▶ [What you need to do]
**1)** Please give the sermon again from the words "This sermon was" through "worked for it.", swapping "Israel" for "Judah".
**2)** Extend the sermon on Amos 5:18 beyond its final sentence.

==== Text passage ====

************ Sermon on Amos 5:18 ************

By: Rev. Adrian Dieleman

This sermon was preached on May 1, 2005

Amos 5
Amos 5:18
"Woe To You ..."

I A Frightening Day
A How Israel looked forward to the coming of the Day of the Lord. They longed for its appearance (vs 18). They hoped for it, prayed for it, and worked for it.

The Day of the Lord is the Day when God comes to visit judgment upon the heathen nations surrounding Israel. On that same Day Israel will be visited in salvation and blessing. This Day marks the beginning of God's eternal and blessed reign over all the earth on behalf of His chosen ones. This Day marks the beginning of an eternal and blessed peace for those God has chosen to dwell with Him. This Day marks the beginning of the eternal and blessed Sabbath rest of God's people. This Day marks the beginning of true Shalom for the children of Abraham. When the Day of the Lord finally comes, it will result in the complete glorification of Israel and the complete humiliation of her enemies. This Day will bring Israel only good and the heathens only evil. The heathens have every reason to fear this Day, but Israel has no reason to fear and every reason to rejoice and be glad.

==== Data extract ====

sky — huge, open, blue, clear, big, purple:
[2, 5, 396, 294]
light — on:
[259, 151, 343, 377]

====

▶ [Answers to the problems]
**1)**
This sermon was preached on May 1, 2005

Amos 5
Amos 5:18
"Woe To You ..."

I A Frightening Day
A How Judah looked forward to the coming of the Day of the Lord. They longed for its appearance (vs 18). They hoped for it, prayed for it, and worked for it.

**2)**
Israel thought the Day of the Lord would be like that fearful night when the Angel of the Lord passed through Egypt to kill the first-born sons and cattle of the Egyptians. Israel thought there would again be weeping and wailing in the homes of the heathen and joy in Israel.

No wonder Israel longed for the appearance of this Day.

B Israel thought she could safely claim the blessings of this Day for herself because she, after all, was God's chosen and elect people. Hadn't God chosen her as His "treasured possession"?, as a "kingdom of priests and a holy nation"? (Ex 19:5,6).

Furthermore, Israel believed the Lord continued to be with her. The Israelites based this belief on their political stability, economic prosperity, and their victories in battle against the Syrians. They confused success with blessing, they confused physical prosperity with spiritual prosperty, thereby making the same mistake we often make. All their success and prosperity suggested to them that their future would be glorious. In the same way, all our success and prosperity often suggests to us that our future will also be glorious.

C The prophecy of Amos must have shocked the people of Israel. Amos lets them know they are wrong in interpreting their stability, riches, and victories as a sign of God's blessing and presence. He further lets them know they are wrong in making a jump from present success and prosperity to future blessing.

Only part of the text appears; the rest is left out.